“Location, location, location”. This is a common response to the question, “What is important in real estate?”, but what about screenplays? Locations play an indispensable role in a screenplay, but their significance can be overlooked because they, unlike characters, do not move. Adjectives describe locations, and good writing in screenplays, the kind that keeps the pages turning, is often fueled by verbs, words that describe action. After all, locations don't fight villains with a light saber. Locations don't run into a burning building to save a trapped child. Locations don't fight giant marshmallow men from the tops of skyscrapers.
But in a good screenplay, a location itself can be a character, and can be used to add subtext, accentuate exposition, foreshadow plot points, and otherwise strengthen the writing that results in a more subtle, layered story.
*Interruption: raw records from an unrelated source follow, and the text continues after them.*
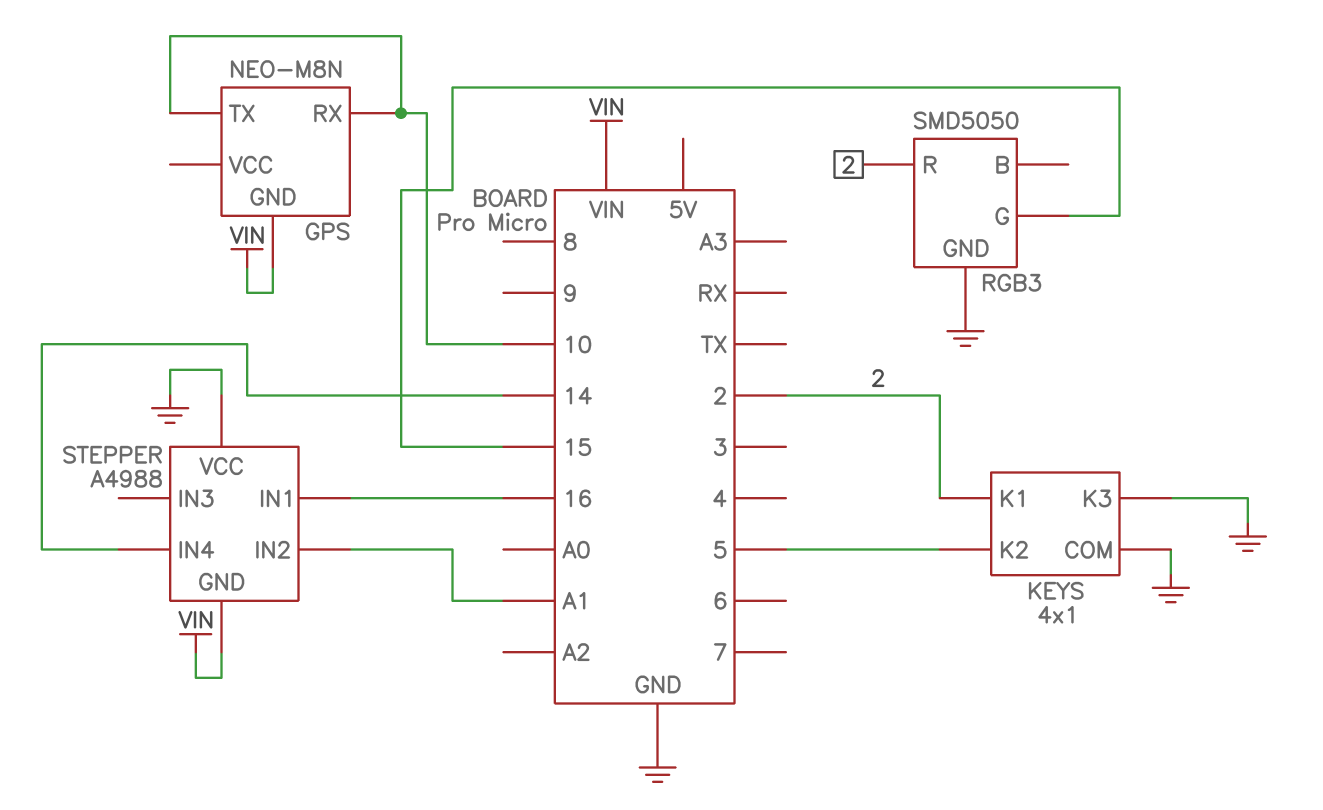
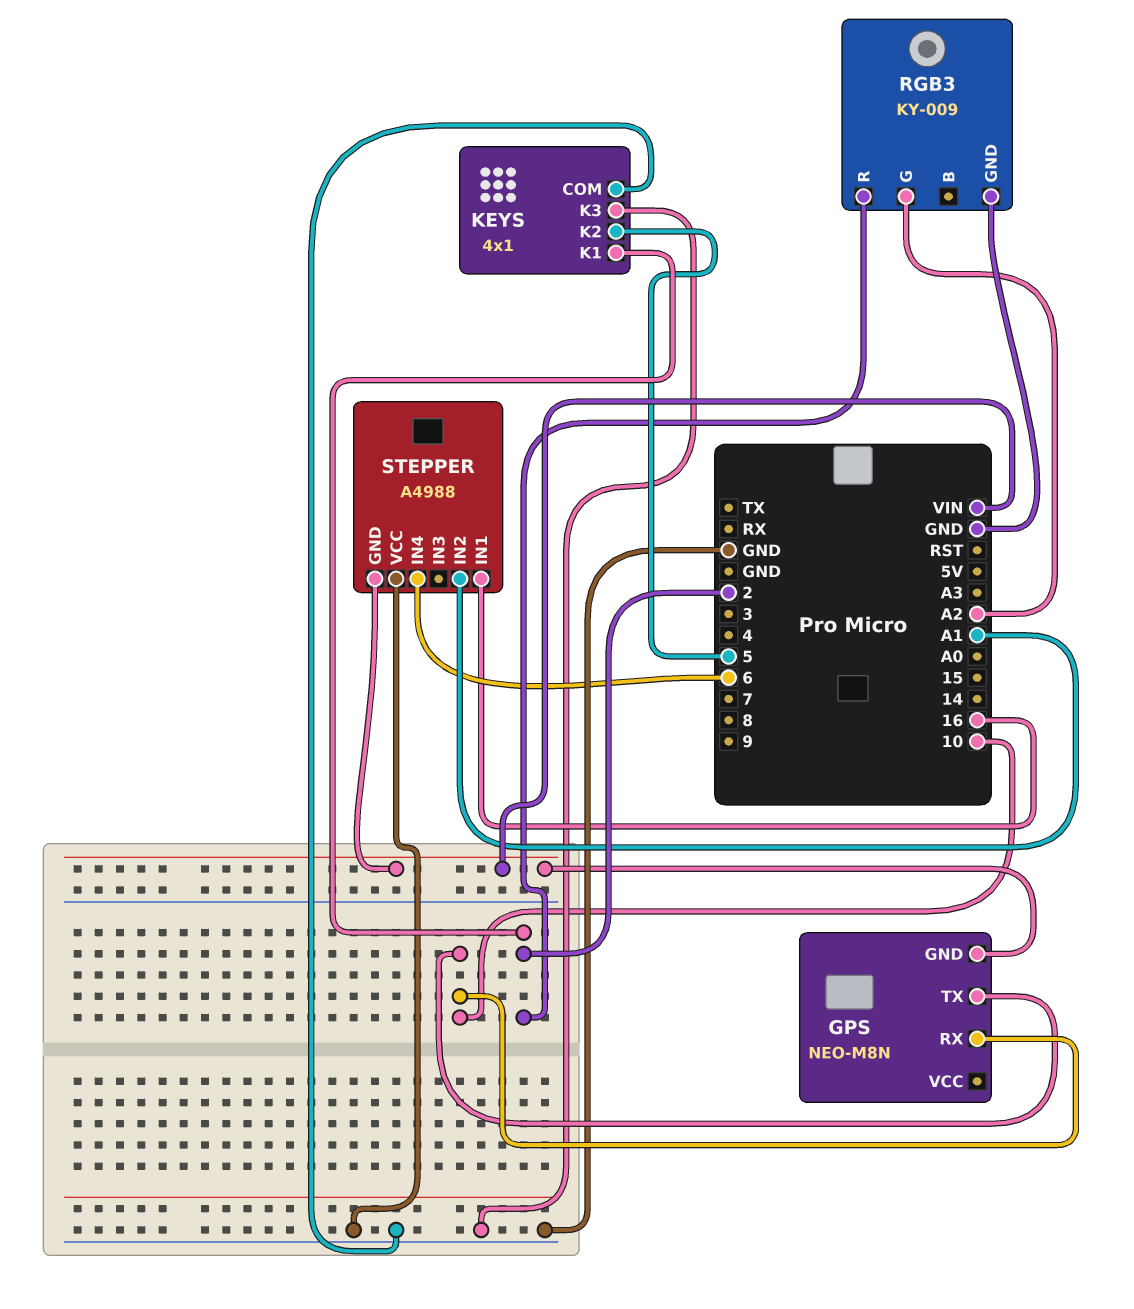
RGB3: SMD5050 -> KY-009
RGB3 pin G: 15 -> A2
STEPPER pin IN4: 14 -> 6

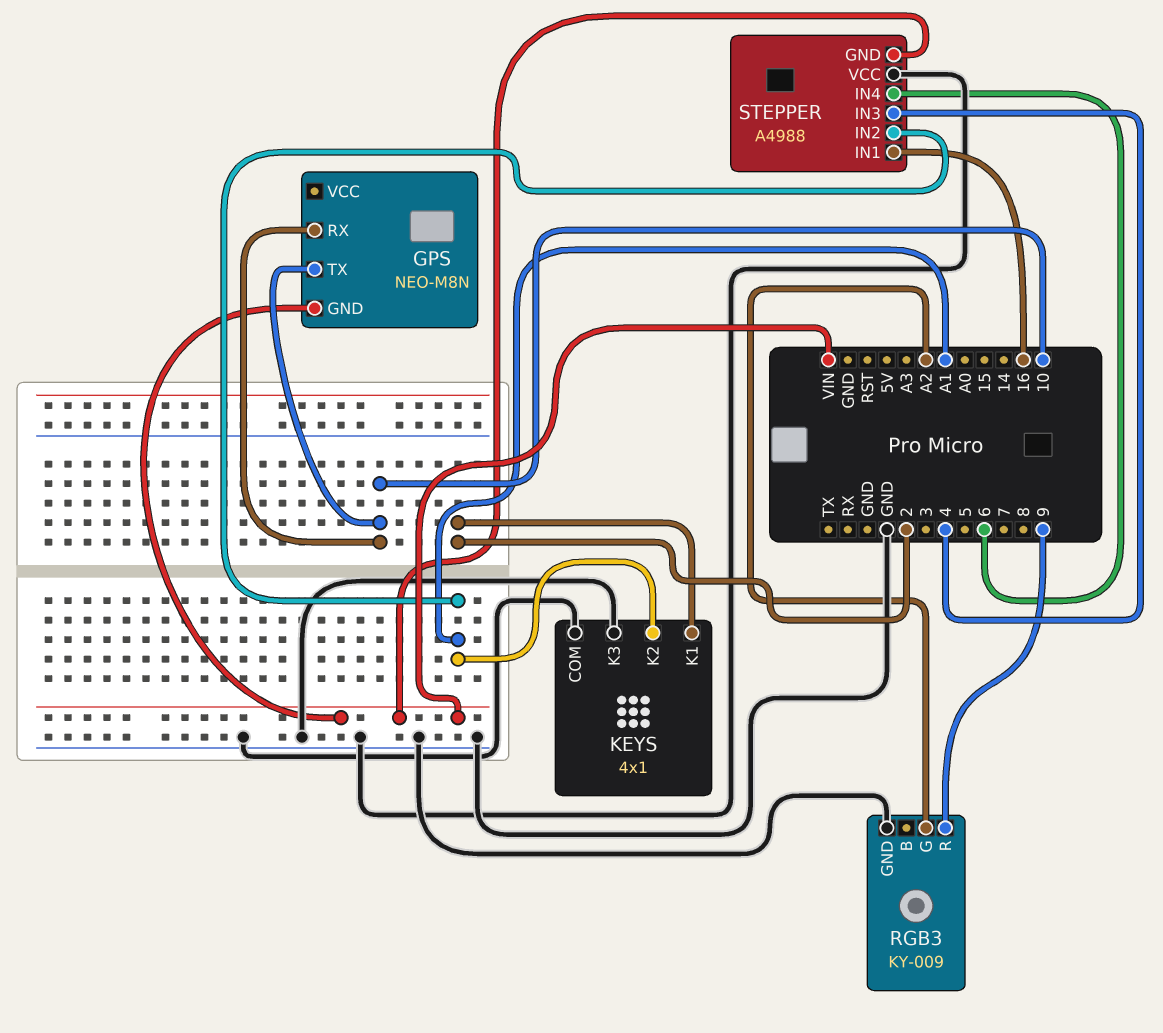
KEYS pin K2: 5 -> A1
RGB3 pin R: 2 -> 9
STEPPER pin IN3: none -> 4

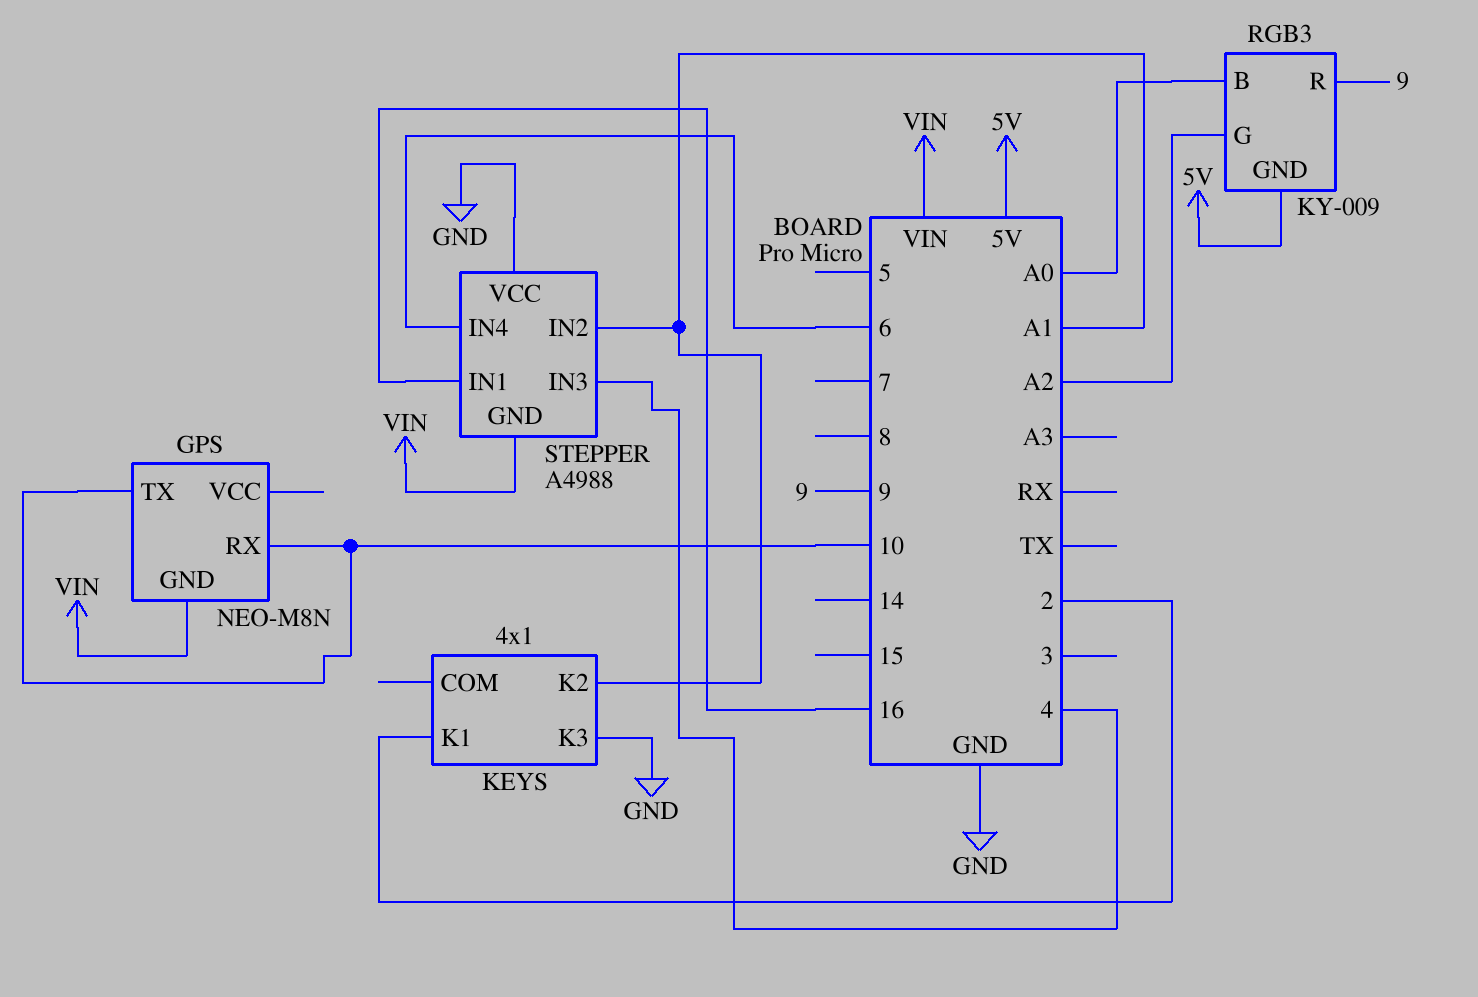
KEYS pin COM: GND -> none
RGB3 pin B: none -> A0
RGB3 pin GND: GND -> 5V

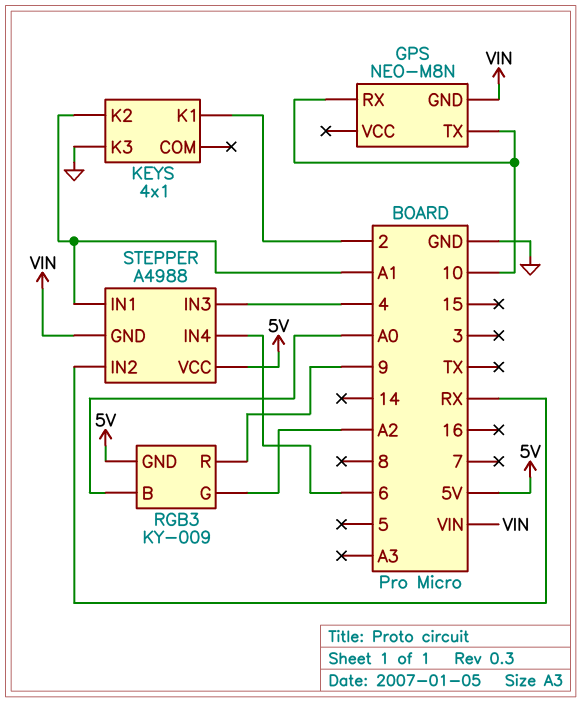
STEPPER pin IN1: 16 -> A1
STEPPER pin IN2: A1 -> RX
STEPPER pin VCC: GND -> 5V

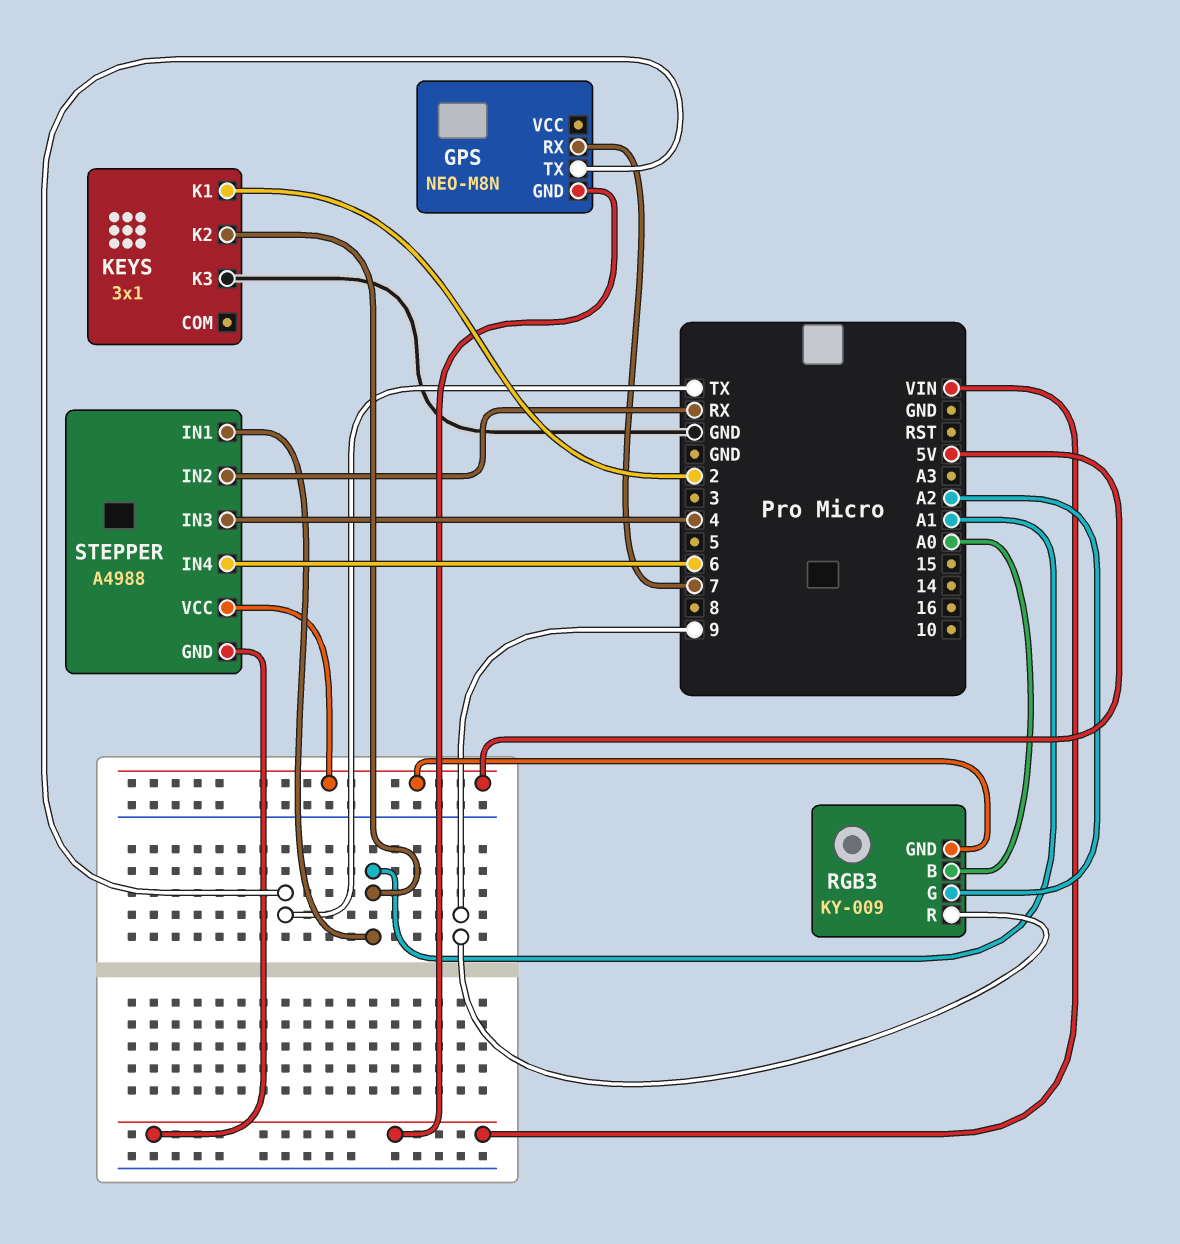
GPS pin RX: 10 -> 7
GPS pin TX: 10 -> TX
KEYS: 4x1 -> 3x1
Let's look at a few examples. In The War of the Roses (1989), written by Michael Leeson, Oliver Rose (Michael Douglas) is wooing Barbara (Kathleen Turner). As he flirts with her, they walk through a graveyard before Barbara runs off to catch a ferry. The message is subliminal, but one that works to foreshadow what we will discover in subsequent scenes; this couple is doomed.
In The Fugitive (1993), written by David Twohy and Jeb Stuart, Samuel Gerard (Tommy Lee Jones) has been chasing Dr. Richard Kimble (Harrison Ford) for days. Both men are at a hotel in downtown Chicago and Gerard has Dr. Kimble trapped on the top floor. Dr. Kimble is an innocent man, and this scene represents the desire of both characters to come clean. So where do the writers set the action for this climactic scene? On the hotel's laundry floor.
Locations can go deeper, in a figurative sense and, at times, quite literally. There is a common theme in screenplays that follows the mythic structure of the Hero's Journey. It's called the Belly of the Whale and it represents the final detachment from the hero's ordinary life.
Fatal Attraction (1987), written by James Dearden, borrows from this archetype when Alex Forrest (Glenn Close) confronts Dan Gallagher (Michael Douglas), with whom she had an affair, outside an office building in New York City. She has something to tell him, but Dan is in a hurry, rushing to catch a train. They descend down a long staircase, just before Alex spills her secret. She's pregnant, and Dan, a married man with a five-year-old daughter, is the father.
The place where Alex has revealed her truth -- a confession that will set the tone for the rest of the screenplay, ratchet up the stakes for Dan, and deepen the dramatic irony that will color every subsequent scene between him and his unsuspecting wife, Beth (Anne Archer) -- is underground. In the subway station, buried deep underneath the mayhem of the city, is where Dan realizes his darkest fear, the destruction of his idyllic family life.
Fatal Attraction also gives us another example of using locations to enhance a screenplay. When Dan confides the truth about his affair with Alex in his best friend, Jimmy (Stuart Pankin), where he chooses to do this is, no pun intended, very telling. In a library, people speak in hushed tones. It's the perfect place to divulge a secret. The location forces an unnerving silence into the scene, and gives Dan's words, which slice through that silence and convey the enormous anxiety he feels, a devastating potency.
Another example of the Belly of the Whale motif can be found in The Woodsman (2004), written by Nicole Kassell and Steven Fechter. In the film, Walter (Kevin Bacon), a convicted child molester, is released from prison after twelve years of confinement. As he attempts to assimilate back into society, he finds daily life challenging.
Living across the street from an elementary school, Walter fights the temptation creeping into his mind every day. One day, he succumbs. He follows a little girl after she gets off a school bus. He catches up with her in a wooded park, and attempts to seduce the young child, asking her if she would like to sit on his lap. No, she says. Her father asks her to do the same thing, she explains, and she does not like it. Walter realizes this girl is a victim of abuse and he tells her to go home.
This powerful scene takes place in a wooded park. The title of the film refers to a character in the classic Little Red Riding Hood fairy tale. The woodsman rescues Little Red Riding Hood trapped inside the stomach of the sleeping Big Bad Wolf. In this scene, and in this park, Walter has faced his worst enemy, himself. The little girl's revelation has put a mirror in Walter's face, and he loathes what he sees. Walter has become the woodsman and, by letting her leave the park unharmed, has saved the girl from himself.
In conclusion, writing a screenplay is like solving a jigsaw puzzle. Love, hate, happiness, anger, jealousy, revenge, the entire spectrum of human emotions, these are the pieces that, when put together properly, can paint a vivid picture. Writers must not forget the potential locations have in giving that picture a more meaningful interpretation.